* SOURCE RECORDS
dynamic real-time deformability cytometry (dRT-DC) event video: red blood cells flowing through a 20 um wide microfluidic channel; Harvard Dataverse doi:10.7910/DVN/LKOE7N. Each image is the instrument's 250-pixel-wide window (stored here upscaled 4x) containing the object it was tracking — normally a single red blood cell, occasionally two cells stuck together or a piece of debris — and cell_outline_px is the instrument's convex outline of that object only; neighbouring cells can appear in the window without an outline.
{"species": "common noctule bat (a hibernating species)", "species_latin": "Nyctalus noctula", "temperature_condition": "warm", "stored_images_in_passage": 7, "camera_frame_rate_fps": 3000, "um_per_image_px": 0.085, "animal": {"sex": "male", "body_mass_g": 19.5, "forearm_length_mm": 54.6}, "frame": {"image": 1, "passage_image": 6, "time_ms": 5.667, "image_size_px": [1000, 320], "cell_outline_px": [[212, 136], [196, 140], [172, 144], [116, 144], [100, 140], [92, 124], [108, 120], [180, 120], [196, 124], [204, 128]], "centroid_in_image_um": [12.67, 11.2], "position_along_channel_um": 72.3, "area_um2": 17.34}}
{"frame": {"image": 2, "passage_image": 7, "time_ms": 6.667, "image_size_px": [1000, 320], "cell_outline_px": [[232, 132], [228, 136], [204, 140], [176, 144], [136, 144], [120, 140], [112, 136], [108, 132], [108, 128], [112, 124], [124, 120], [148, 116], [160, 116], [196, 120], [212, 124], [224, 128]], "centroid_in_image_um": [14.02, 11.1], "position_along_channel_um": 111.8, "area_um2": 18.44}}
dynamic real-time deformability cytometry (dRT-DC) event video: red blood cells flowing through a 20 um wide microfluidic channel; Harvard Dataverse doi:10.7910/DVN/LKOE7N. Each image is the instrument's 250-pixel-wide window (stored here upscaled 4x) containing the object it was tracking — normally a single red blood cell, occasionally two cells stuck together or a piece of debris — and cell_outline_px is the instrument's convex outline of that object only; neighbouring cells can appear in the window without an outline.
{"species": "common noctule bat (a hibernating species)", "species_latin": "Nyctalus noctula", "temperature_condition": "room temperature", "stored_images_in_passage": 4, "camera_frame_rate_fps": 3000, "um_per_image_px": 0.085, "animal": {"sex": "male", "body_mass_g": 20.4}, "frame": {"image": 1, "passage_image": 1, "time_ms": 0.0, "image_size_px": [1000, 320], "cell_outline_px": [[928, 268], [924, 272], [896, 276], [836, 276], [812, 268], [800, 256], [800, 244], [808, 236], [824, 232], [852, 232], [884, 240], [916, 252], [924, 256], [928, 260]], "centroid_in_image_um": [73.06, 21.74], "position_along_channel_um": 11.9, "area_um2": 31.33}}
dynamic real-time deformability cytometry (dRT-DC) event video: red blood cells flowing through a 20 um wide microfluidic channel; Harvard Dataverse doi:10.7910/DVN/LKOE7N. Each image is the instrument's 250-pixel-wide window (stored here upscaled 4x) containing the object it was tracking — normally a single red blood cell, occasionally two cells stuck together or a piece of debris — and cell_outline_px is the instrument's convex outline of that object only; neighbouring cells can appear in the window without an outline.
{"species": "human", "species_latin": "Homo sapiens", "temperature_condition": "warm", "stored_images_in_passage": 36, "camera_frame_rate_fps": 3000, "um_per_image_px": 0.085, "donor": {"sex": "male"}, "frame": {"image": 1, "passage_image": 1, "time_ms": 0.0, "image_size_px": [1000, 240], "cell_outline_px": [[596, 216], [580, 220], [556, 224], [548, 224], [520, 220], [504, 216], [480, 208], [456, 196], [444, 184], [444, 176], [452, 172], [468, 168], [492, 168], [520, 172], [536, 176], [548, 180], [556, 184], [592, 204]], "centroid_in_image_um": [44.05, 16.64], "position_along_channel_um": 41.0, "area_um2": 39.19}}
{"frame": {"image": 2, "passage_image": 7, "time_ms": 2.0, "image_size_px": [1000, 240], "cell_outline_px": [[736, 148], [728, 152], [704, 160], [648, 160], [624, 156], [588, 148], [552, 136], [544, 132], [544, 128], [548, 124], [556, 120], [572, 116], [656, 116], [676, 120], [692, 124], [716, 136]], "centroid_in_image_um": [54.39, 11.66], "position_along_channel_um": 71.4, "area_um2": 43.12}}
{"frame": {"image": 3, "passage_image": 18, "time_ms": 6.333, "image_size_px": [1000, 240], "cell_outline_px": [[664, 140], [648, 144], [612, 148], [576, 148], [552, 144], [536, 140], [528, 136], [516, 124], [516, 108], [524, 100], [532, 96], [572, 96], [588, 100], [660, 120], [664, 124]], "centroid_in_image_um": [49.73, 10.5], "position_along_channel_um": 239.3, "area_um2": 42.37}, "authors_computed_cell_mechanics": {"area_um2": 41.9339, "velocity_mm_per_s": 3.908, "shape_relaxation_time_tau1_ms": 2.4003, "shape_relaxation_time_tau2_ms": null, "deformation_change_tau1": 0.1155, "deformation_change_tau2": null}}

* OBJECTIVE
All of the lines above need to be given again exactly.

* ANSWER TO THE PROBLEM
dynamic real-time deformability cytometry (dRT-DC) event video: red blood cells flowing through a 20 um wide microfluidic channel; Harvard Dataverse doi:10.7910/DVN/LKOE7N. Each image is the instrument's 250-pixel-wide window (stored here upscaled 4x) containing the object it was tracking — normally a single red blood cell, occasionally two cells stuck together or a piece of debris — and cell_outline_px is the instrument's convex outline of that object only; neighbouring cells can appear in the window without an outline.
{"species": "common noctule bat (a hibernating species)", "species_latin": "Nyctalus noctula", "temperature_condition": "warm", "stored_images_in_passage": 7, "camera_frame_rate_fps": 3000, "um_per_image_px": 0.085, "animal": {"sex": "male", "body_mass_g": 19.5, "forearm_length_mm": 54.6}, "frame": {"image": 1, "passage_image": 6, "time_ms": 5.667, "image_size_px": [1000, 320], "cell_outline_px": [[212, 136], [196, 140], [172, 144], [116, 144], [100, 140], [92, 124], [108, 120], [180, 120], [196, 124], [204, 128]], "centroid_in_image_um": [12.67, 11.2], "position_along_channel_um": 72.3, "area_um2": 17.34}}
{"frame": {"image": 2, "passage_image": 7, "time_ms": 6.667, "image_size_px": [1000, 320], "cell_outline_px": [[232, 132], [228, 136], [204, 140], [176, 144], [136, 144], [120, 140], [112, 136], [108, 132], [108, 128], [112, 124], [124, 120], [148, 116], [160, 116], [196, 120], [212, 124], [224, 128]], "centroid_in_image_um": [14.02, 11.1], "position_along_channel_um": 111.8, "area_um2": 18.44}}
dynamic real-time deformability cytometry (dRT-DC) event video: red blood cells flowing through a 20 um wide microfluidic channel; Harvard Dataverse doi:10.7910/DVN/LKOE7N. Each image is the instrument's 250-pixel-wide window (stored here upscaled 4x) containing the object it was tracking — normally a single red blood cell, occasionally two cells stuck together or a piece of debris — and cell_outline_px is the instrument's convex outline of that object only; neighbouring cells can appear in the window without an outline.
{"species": "common noctule bat (a hibernating species)", "species_latin": "Nyctalus noctula", "temperature_condition": "room temperature", "stored_images_in_passage": 4, "camera_frame_rate_fps": 3000, "um_per_image_px": 0.085, "animal": {"sex": "male", "body_mass_g": 20.4}, "frame": {"image": 1, "passage_image": 1, "time_ms": 0.0, "image_size_px": [1000, 320], "cell_outline_px": [[928, 268], [924, 272], [896, 276], [836, 276], [812, 268], [800, 256], [800, 244], [808, 236], [824, 232], [852, 232], [884, 240], [916, 252], [924, 256], [928, 260]], "centroid_in_image_um": [73.06, 21.74], "position_along_channel_um": 11.9, "area_um2": 31.33}}
dynamic real-time deformability cytometry (dRT-DC) event video: red blood cells flowing through a 20 um wide microfluidic channel; Harvard Dataverse doi:10.7910/DVN/LKOE7N. Each image is the instrument's 250-pixel-wide window (stored here upscaled 4x) containing the object it was tracking — normally a single red blood cell, occasionally two cells stuck together or a piece of debris — and cell_outline_px is the instrument's convex outline of that object only; neighbouring cells can appear in the window without an outline.
{"species": "human", "species_latin": "Homo sapiens", "temperature_condition": "warm", "stored_images_in_passage": 36, "camera_frame_rate_fps": 3000, "um_per_image_px": 0.085, "donor": {"sex": "male"}, "frame": {"image": 1, "passage_image": 1, "time_ms": 0.0, "image_size_px": [1000, 240], "cell_outline_px": [[596, 216], [580, 220], [556, 224], [548, 224], [520, 220], [504, 216], [480, 208], [456, 196], [444, 184], [444, 176], [452, 172], [468, 168], [492, 168], [520, 172], [536, 176], [548, 180], [556, 184], [592, 204]], "centroid_in_image_um": [44.05, 16.64], "position_along_channel_um": 41.0, "area_um2": 39.19}}
{"frame": {"image": 2, "passage_image": 7, "time_ms": 2.0, "image_size_px": [1000, 240], "cell_outline_px": [[736, 148], [728, 152], [704, 160], [648, 160], [624, 156], [588, 148], [552, 136], [544, 132], [544, 128], [548, 124], [556, 120], [572, 116], [656, 116], [676, 120], [692, 124], [716, 136]], "centroid_in_image_um": [54.39, 11.66], "position_along_channel_um": 71.4, "area_um2": 43.12}}
{"frame": {"image": 3, "passage_image": 18, "time_ms": 6.333, "image_size_px": [1000, 240], "cell_outline_px": [[664, 140], [648, 144], [612, 148], [576, 148], [552, 144], [536, 140], [528, 136], [516, 124], [516, 108], [524, 100], [532, 96], [572, 96], [588, 100], [660, 120], [664, 124]], "centroid_in_image_um": [49.73, 10.5], "position_along_channel_um": 239.3, "area_um2": 42.37}, "authors_computed_cell_mechanics": {"area_um2": 41.9339, "velocity_mm_per_s": 3.908, "shape_relaxation_time_tau1_ms": 2.4003, "shape_relaxation_time_tau2_ms": null, "deformation_change_tau1": 0.1155, "deformation_change_tau2": null}}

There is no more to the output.